_Problem description_
Of the lines below, count those containing the word "last". Reply with the number alone.

(Stored data entries)
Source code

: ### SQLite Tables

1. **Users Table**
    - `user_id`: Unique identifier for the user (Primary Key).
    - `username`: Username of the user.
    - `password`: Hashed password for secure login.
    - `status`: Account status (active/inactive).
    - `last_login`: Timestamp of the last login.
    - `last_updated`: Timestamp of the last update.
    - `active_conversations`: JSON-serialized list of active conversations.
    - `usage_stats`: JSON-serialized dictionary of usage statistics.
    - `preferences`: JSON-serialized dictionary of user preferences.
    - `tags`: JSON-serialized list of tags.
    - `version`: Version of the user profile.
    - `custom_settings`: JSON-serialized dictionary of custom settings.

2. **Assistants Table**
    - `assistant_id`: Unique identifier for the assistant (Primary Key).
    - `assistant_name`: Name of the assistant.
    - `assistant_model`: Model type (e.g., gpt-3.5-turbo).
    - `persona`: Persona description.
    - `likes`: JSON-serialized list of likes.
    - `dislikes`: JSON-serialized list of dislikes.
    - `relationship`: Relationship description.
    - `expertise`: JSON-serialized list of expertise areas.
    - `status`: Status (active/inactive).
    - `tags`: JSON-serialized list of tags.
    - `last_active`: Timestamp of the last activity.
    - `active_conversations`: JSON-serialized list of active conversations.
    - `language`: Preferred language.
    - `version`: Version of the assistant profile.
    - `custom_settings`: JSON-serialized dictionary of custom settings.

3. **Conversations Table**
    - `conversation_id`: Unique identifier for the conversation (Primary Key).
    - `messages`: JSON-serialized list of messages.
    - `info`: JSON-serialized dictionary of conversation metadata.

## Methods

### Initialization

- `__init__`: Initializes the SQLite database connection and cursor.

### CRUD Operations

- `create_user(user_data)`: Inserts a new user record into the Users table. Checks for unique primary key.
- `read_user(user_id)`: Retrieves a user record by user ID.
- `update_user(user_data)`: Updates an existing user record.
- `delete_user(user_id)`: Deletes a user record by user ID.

_Task output_
3